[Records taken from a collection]
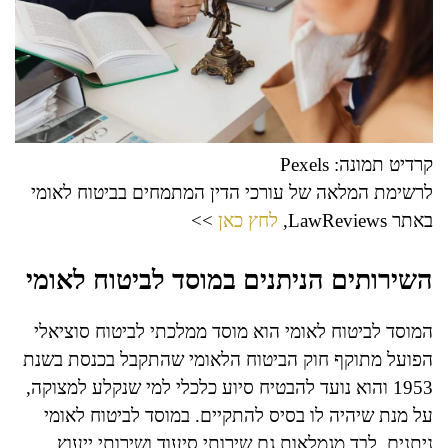
קרדיט תמונה: Pexels
לרשימת המלאה של עורכי הדין המתמחים בביטוח לאומי
באתר LawReviews,
לחץ כאן
>>
השירותים הניתנים במוסד לביטוח לאומי
המוסד לביטוח לאומי הוא מוסד ממלכתי לביטוח סוציאלי
הפועל מתוקף חוק הביטוח הלאומי שהתקבל בכנסת בשנת
1953 והוא נועד להבטיח סיוע כלכלי למי שנקלע למצוקה,
על מנת שיהיה לו בסיס להתקיים. במוסד לביטוח לאומי
ניתנים, לבד מגמלאות גם שירותי סיעוד ושירותי ייעוץ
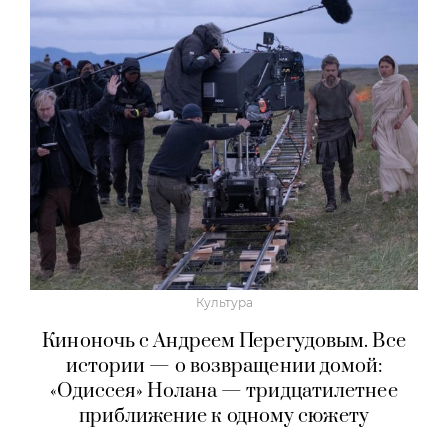
Культура
Киноночь с Андреем Перегудовым. Все
истории — о возвращении домой:
«Одиссея» Нолана — тридцатилетнее
приближение к одному сюжету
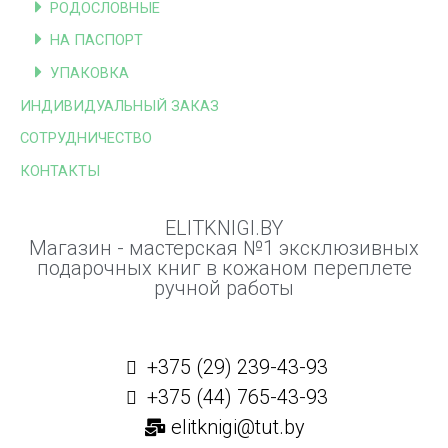
РОДОСЛОВНЫЕ
НА ПАСПОРТ
УПАКОВКА
ИНДИВИДУАЛЬНЫЙ ЗАКАЗ
СОТРУДНИЧЕСТВО
КОНТАКТЫ
ELITKNIGI.BY
Магазин - мастерская №1 эксклюзивных
подарочных книг в кожаном переплете
ручной работы
+375 (29) 239-43-93
+375 (44) 765-43-93
elitknigi@tut.by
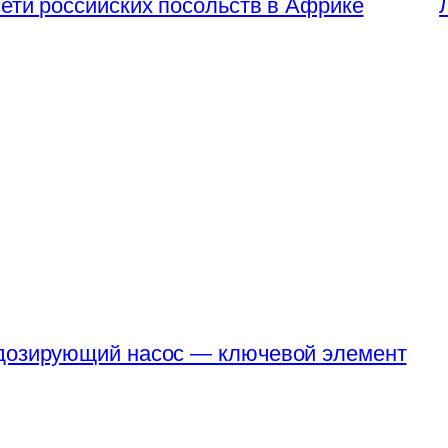
ети российских посольств в Африке
 дозирующий насос — ключевой элемент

▶ [Prompt]
Gather every line in the records above that contains the string "לביטוח", treating uppercase and lowercase as different.

▶ [Expected output]
השירותים הניתנים במוסד לביטוח לאומי
המוסד לביטוח לאומי הוא מוסד ממלכתי לביטוח סוציאלי
על מנת שיהיה לו בסיס להתקיים. במוסד לביטוח לאומי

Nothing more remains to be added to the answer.